As shown in Figure 17, the simulation figure is compared with the experimental figure. It can be seen that the simulation curves are basically consistent with the test curves. The initial load is basically equal with the ultimate load. The residual load has a slight error, which is within ±0.2 MPa and is reasonable. This is consistent with the test showing that SRRC-4, SRRC-7, and SRRC-8 belong to Type (I), with the rest of the specimens belonging to Type (II).

It can be seen that the simulation results of initial bond strength, ultimate bond strength, and residual bond strength are basically equal with the test results. In the limit state, the slip value corresponding to the characteristic bond strength is larger than the test value, and the difference is within 0.15–0.65 mm. The slip value is close to the test value in the residual state, and the difference is within 0–0.15 mm.

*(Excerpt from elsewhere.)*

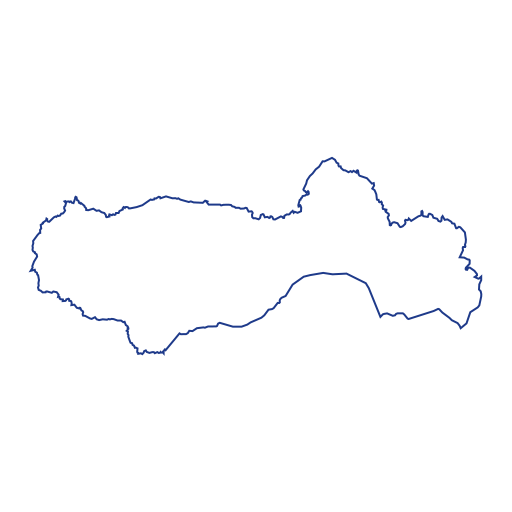 Mucajaí, Roraima, Brazil (Natural Earth projection)
{"feature_id": "56859067B90019213864957", "entity_name": "Mucajaí", "entity_type": "district", "adm_level": 2, "iso_a3": "BRA", "parent_name": "Brazil", "parent_adm1": "Roraima", "projection": "natural_earth1", "projection_center": [-62.094, 2.526], "detail": "fine", "context": "isolated", "style": "outline", "palette": "blue", "viewbox_px": 512, "rotation_deg": 0, "n_neighbors": 0, "source": "geoboundaries", "source_scale": "gbopen_adm2", "svg_char_len": 6006}
<svg xmlns="http://www.w3.org/2000/svg" viewBox="0 0 512 512"><path d="M64.5,201.4L66.0,203.1L65.2,206.0L64.3,206.8L64.2,208.5L65.1,210.6L64.0,212.3L62.8,213.5L61.2,213.7L60.0,215.6L58.4,216.0L57.7,215.6L56.3,216.9L55.5,216.5L53.9,217.3L49.2,221.8L48.0,221.6L47.0,220.5L47.2,219.1L46.5,218.6L46.0,220.5L42.8,222.7L43.0,223.4L40.7,224.9L41.2,228.5L40.1,229.9L40.2,232.9L39.4,233.0L37.6,234.9L33.1,241.0L33.3,243.3L32.5,246.0L32.8,247.6L32.5,249.9L33.2,251.4L35.0,252.3L34.9,253.1L36.7,254.4L37.1,256.6L34.0,261.6L32.3,266.2L32.6,267.7L30.7,270.8L34.8,269.8L35.2,271.7L36.9,272.7L37.3,274.6L38.1,275.2L39.0,280.1L38.4,283.2L38.7,285.6L38.0,287.5L38.7,289.9L40.9,290.8L42.6,292.4L45.7,292.3L46.0,291.6L46.9,291.4L51.8,292.8L53.3,291.5L56.7,292.2L58.6,294.7L58.1,296.7L58.9,296.4L59.6,297.1L59.6,298.4L60.4,299.2L62.9,299.5L62.7,301.1L65.4,300.9L66.1,300.3L66.3,299.4L68.5,298.7L69.1,299.2L69.2,300.8L71.0,301.1L71.4,301.8L71.7,303.5L71.4,305.1L74.4,304.7L76.8,307.8L79.4,308.5L79.6,307.8L80.3,307.9L81.4,310.4L82.7,311.1L83.2,312.2L82.6,314.1L83.0,315.6L85.3,315.9L89.9,318.4L91.7,318.9L95.0,317.2L96.7,319.3L99.1,320.1L102.7,319.3L107.0,319.7L108.7,319.0L109.9,319.4L111.6,318.9L113.6,319.1L117.5,320.5L121.0,320.5L123.3,322.2L124.6,321.8L125.8,325.0L127.5,326.2L128.1,327.3L128.3,328.1L127.7,328.3L128.2,329.1L126.7,330.8L127.9,331.5L127.7,333.9L128.5,335.1L128.3,336.7L130.2,342.0L130.6,342.8L132.1,343.2L132.6,344.9L134.0,345.6L134.9,347.8L135.7,347.6L137.5,348.4L137.2,351.7L137.4,352.5L138.1,352.8L138.2,353.8L140.9,353.3L142.3,354.1L143.6,352.7L144.2,351.1L145.8,350.4L146.7,351.9L149.4,352.9L152.4,352.1L153.8,352.1L154.8,353.2L157.3,352.1L158.8,353.0L160.3,352.6L160.6,352.0L161.2,352.6L162.8,352.4L163.0,351.6L165.0,349.6L165.6,350.2L179.5,333.4L180.8,334.2L186.1,334.1L187.8,333.1L189.3,330.8L192.5,331.1L196.9,328.2L203.4,327.4L204.9,327.7L208.0,326.5L216.2,326.4L217.0,326.0L218.1,323.6L219.7,322.8L233.0,326.7L241.5,326.7L247.3,324.6L250.6,322.4L261.4,317.7L264.3,315.3L268.5,309.7L272.0,309.1L273.6,308.2L277.7,302.9L279.2,303.0L279.8,302.4L279.7,300.3L280.4,298.9L281.7,297.7L285.6,296.0L292.6,284.6L303.7,276.7L310.2,275.1L323.2,272.9L332.5,274.3L346.5,273.6L365.8,283.2L368.8,288.2L380.4,316.9L382.9,314.3L384.1,313.9L387.1,313.4L392.8,315.8L395.0,315.3L396.1,313.9L397.7,313.3L402.8,313.3L404.2,314.4L407.6,318.6L408.6,319.0L433.7,311.0L438.1,308.9L439.2,309.2L442.3,312.5L449.5,317.9L451.8,320.2L457.6,323.1L459.6,325.7L460.7,328.2L466.5,323.4L470.3,312.2L477.7,307.4L479.3,305.4L481.2,296.5L481.3,294.1L480.7,291.3L479.0,289.5L479.3,284.3L481.2,280.2L481.2,276.6L479.1,278.5L478.3,278.7L474.7,277.0L477.0,275.4L476.9,274.0L474.5,270.9L470.0,267.7L468.9,267.6L467.9,268.2L467.2,269.8L466.0,269.7L465.6,269.0L465.9,267.7L469.6,263.8L469.7,260.3L469.1,259.6L467.6,259.4L464.2,257.6L459.7,257.3L463.0,250.3L462.7,248.0L463.1,247.0L465.1,247.0L465.4,246.2L464.9,245.0L465.7,242.4L465.9,239.6L464.9,232.4L460.3,227.3L458.9,226.8L456.8,228.3L456.1,228.2L454.4,223.7L452.1,223.3L451.3,221.8L447.5,219.4L444.7,219.8L442.6,216.1L441.6,217.5L441.4,220.7L440.4,221.6L438.5,221.0L437.2,218.8L433.4,217.7L432.3,215.0L430.0,213.8L429.1,213.8L428.6,214.4L427.8,216.9L423.4,216.2L422.6,215.3L422.6,212.0L422.1,211.0L421.4,211.4L421.4,214.7L420.6,215.6L418.4,216.3L411.2,220.9L408.8,218.5L408.3,219.8L407.5,220.2L405.5,219.8L405.0,220.6L405.5,222.6L405.1,224.0L402.7,226.3L400.7,227.1L399.8,226.8L397.5,223.2L394.1,222.2L392.7,222.6L391.6,223.6L391.1,225.1L390.4,225.4L389.8,225.1L389.6,221.8L387.9,218.4L387.7,217.1L388.9,215.4L388.6,213.8L385.7,211.8L385.4,210.9L386.3,210.5L386.4,209.7L382.9,208.9L382.6,207.5L383.1,205.5L381.8,204.3L381.9,202.7L381.3,201.6L379.8,202.3L379.1,202.0L378.6,199.9L377.3,199.9L376.9,199.4L376.3,194.3L375.3,191.8L374.5,190.1L372.3,188.6L374.1,185.6L373.7,183.1L371.9,183.6L366.9,178.2L359.5,175.7L358.7,174.5L358.0,170.6L357.3,170.3L356.3,171.4L356.3,172.5L353.5,170.8L352.0,172.1L350.6,171.1L348.5,172.2L345.3,170.4L343.5,170.2L341.1,168.1L340.6,166.4L339.1,166.5L338.5,165.7L338.3,163.5L336.6,162.7L335.0,159.8L332.0,157.9L324.5,161.4L322.6,161.3L319.1,166.7L315.7,169.4L312.6,173.5L309.9,176.0L307.0,180.3L306.2,183.6L303.4,189.4L303.8,190.4L305.3,191.2L305.8,192.2L306.7,192.5L308.0,191.2L308.6,191.9L308.8,193.8L307.7,194.7L306.5,194.5L305.3,195.5L302.6,196.1L301.9,197.7L300.9,198.4L300.6,199.7L299.7,200.0L298.3,205.2L298.6,206.6L299.3,206.4L299.5,205.3L300.1,205.1L300.5,205.6L301.2,207.7L301.0,211.3L297.6,212.8L294.7,211.8L293.7,212.8L292.7,210.9L290.6,212.7L289.8,213.9L288.8,214.5L286.8,214.4L284.4,215.8L284.1,217.9L283.2,218.0L282.4,217.0L280.9,216.4L275.0,219.5L273.4,219.3L272.3,217.0L271.2,216.3L270.5,216.3L270.0,217.6L269.2,218.0L267.5,216.9L264.8,217.3L263.5,214.4L262.8,214.1L260.8,215.0L260.1,217.9L258.7,219.3L255.2,218.2L253.4,218.3L252.2,217.1L252.0,214.7L252.7,213.0L252.1,211.8L251.6,211.3L248.6,211.6L246.7,208.0L245.5,207.8L244.0,208.5L240.6,208.7L239.0,207.8L235.6,207.8L234.6,206.9L232.2,206.3L231.0,205.0L228.6,204.7L223.6,204.8L221.1,205.4L220.0,204.6L208.7,204.6L206.6,202.0L207.3,201.4L205.7,200.8L205.1,200.7L202.8,202.8L193.6,202.4L190.8,201.4L188.8,202.0L180.3,199.6L178.3,198.3L177.1,198.8L175.4,198.2L172.5,198.3L166.0,196.4L160.4,198.3L159.9,197.0L158.7,196.8L156.0,198.5L154.5,198.4L154.2,199.4L151.9,199.9L150.6,199.5L142.4,205.2L136.6,207.1L130.1,208.4L128.9,208.4L128.4,207.6L126.9,207.0L125.3,207.1L124.9,207.9L123.6,207.1L122.6,208.4L122.8,209.5L119.5,211.0L118.6,213.0L116.0,213.0L115.4,214.6L114.3,214.9L113.1,214.3L111.9,215.2L109.4,214.4L109.0,215.6L109.4,216.5L106.8,217.2L106.1,216.8L105.8,215.0L104.3,213.0L101.5,212.2L99.0,210.4L96.5,210.8L93.3,208.7L88.3,210.2L86.2,210.0L86.1,208.3L84.5,206.6L84.4,205.8L80.9,203.0L80.5,203.6L78.9,202.7L78.8,201.5L78.2,200.6L77.1,200.2L76.5,197.3L75.7,196.8L75.2,197.4L75.2,198.4L73.5,203.1L71.9,202.7L70.9,201.4L70.2,201.4L69.6,202.1L68.4,201.4L66.0,201.8L65.3,201.1L64.5,201.4ZM162.8,352.4L163.6,353.3L163.6,351.2L162.8,352.4Z" fill="none" stroke="#1e3a8a" stroke-width="2"/></svg>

In order to further verify the reliability of the simulation results, the experimental data in Chen et al. [24] and Yang et al. [40] were simulated by the numerical simulation method used in this study, and similar results were obtained.

4.2.2. Error Analysis

There are two reasons that the slip value corresponding to the characteristic bond strength is larger than the test value in the limited state:

(1)

The bond stress–slip constitutive relationship between section steel and RAC is related to the embedded length of the section steel [32]. However, the constitutive relationship adopted in this study does not consider the influence of the position function, so there is an error in the slip value.

(2)

From P–S curves of each specimen, it was found that the loading end and the free end slipped almost simultaneously, however, the free end began to slip when the loading end had reached the limited load. The finite element method (FEM) was also a factor that caused error.

5. Conclusions

In this study, nine push-out specimens were designed to study the bond behavior and the bond slip between section steel and RAC, and four factor effects of the concrete strength were investigated. Numerical analysis was conducted, and the simulation and test data were analyzed. The results are summarized as follows:

(1)

The specimens were divided into splitting failure and bursting failure modes. The former is a typical failure mode, where the initial crack starts from the loading end and gradually extends to the free end. The latter is an atypical failure mode, where the initial crack in the middle of the flange side of the specimen gradually extends to both ends.

(2)

The P–S curves were analyzed and classified into Type (I) and Type (II) according to the characteristic load. The initial load of the former is greater than the residual load value, and the latter is smaller than the residual load value. Type (II) occurs more easily due to increases of the cover thickness and the lateral stirrup ratio.

(3)

The relationships between the characteristic bond strength and the concrete strength, the embedded length, the cover thickness, and the lateral stirrup ratio were analyzed. The characteristic bond strength increased with the increase of the concrete strength, the cover thickness, and the lateral stirrup ratio, and it decreased with the increase of the embedded length of the section steel.

(4)

The FEM was used to simulate the specimens, and the simulation results were analyzed by comparing them with the experiment data. The analysis of the results showed that developed model is capable of representing the characteristic bond strength value between section steel and RAC with sufficient accuracy, and the main differences of bond slip between the simulation and the test results are the slippage at the limit state and the moment at which the free end starts to slip.